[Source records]
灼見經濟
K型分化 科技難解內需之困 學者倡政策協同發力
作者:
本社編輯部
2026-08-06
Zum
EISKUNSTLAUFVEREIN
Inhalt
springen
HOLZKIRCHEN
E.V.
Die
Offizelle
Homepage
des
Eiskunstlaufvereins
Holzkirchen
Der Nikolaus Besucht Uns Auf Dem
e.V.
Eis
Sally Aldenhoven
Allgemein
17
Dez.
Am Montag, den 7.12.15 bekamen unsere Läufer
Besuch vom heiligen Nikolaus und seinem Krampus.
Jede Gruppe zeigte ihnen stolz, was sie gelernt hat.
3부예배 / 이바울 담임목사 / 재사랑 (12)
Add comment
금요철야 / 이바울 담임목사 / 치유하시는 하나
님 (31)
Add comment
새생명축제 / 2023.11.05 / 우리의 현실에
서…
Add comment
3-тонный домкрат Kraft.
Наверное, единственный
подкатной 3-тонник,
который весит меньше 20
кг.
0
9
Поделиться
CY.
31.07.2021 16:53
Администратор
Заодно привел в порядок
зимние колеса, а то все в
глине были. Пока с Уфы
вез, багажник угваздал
...
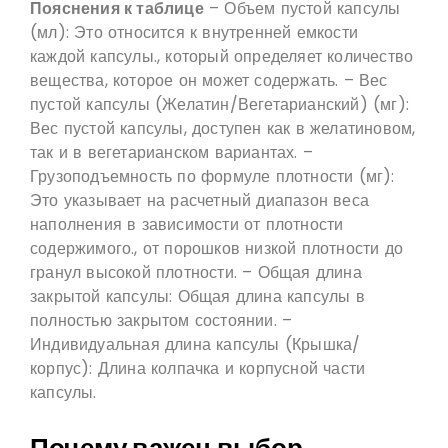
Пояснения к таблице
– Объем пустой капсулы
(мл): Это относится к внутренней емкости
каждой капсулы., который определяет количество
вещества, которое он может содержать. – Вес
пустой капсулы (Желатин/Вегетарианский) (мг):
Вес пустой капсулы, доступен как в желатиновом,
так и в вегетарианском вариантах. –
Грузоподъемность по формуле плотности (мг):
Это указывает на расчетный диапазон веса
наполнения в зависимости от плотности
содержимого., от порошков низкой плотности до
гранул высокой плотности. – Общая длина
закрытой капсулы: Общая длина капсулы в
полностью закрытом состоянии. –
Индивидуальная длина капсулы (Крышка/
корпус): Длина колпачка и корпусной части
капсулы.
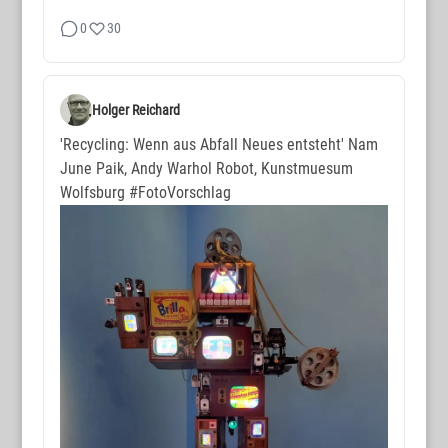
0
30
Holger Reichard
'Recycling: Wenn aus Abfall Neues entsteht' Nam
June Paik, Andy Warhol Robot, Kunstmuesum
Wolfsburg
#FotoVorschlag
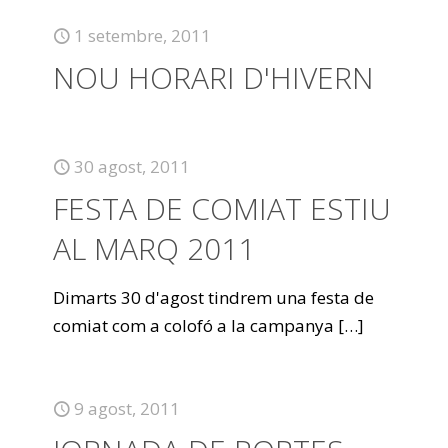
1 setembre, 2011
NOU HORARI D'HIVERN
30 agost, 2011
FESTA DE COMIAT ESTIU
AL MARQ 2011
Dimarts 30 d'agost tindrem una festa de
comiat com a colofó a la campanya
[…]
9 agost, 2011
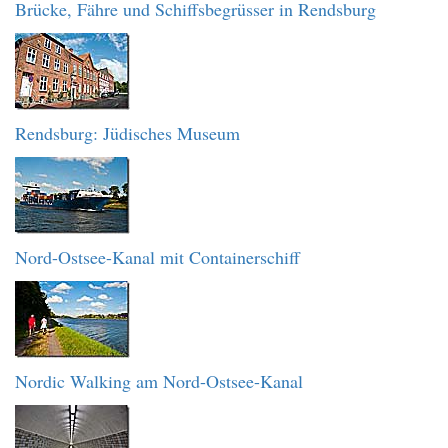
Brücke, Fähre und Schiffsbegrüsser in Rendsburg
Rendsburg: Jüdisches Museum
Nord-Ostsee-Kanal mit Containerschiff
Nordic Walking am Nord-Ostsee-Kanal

**AIM OF THE EXERCISE:** Copy out the lines starting at the one containing "1 setembre, 2011" and ending at the one containing "Nordic Walking am Nord-Ostsee-Kanal", without the pictures.

**RESULT FOR THIS EXERCISE:**
1 setembre, 2011
NOU HORARI D'HIVERN
30 agost, 2011
FESTA DE COMIAT ESTIU
AL MARQ 2011
Dimarts 30 d'agost tindrem una festa de
comiat com a colofó a la campanya
[…]
9 agost, 2011
Brücke, Fähre und Schiffsbegrüsser in Rendsburg
Rendsburg: Jüdisches Museum
Nord-Ostsee-Kanal mit Containerschiff
Nordic Walking am Nord-Ostsee-Kanal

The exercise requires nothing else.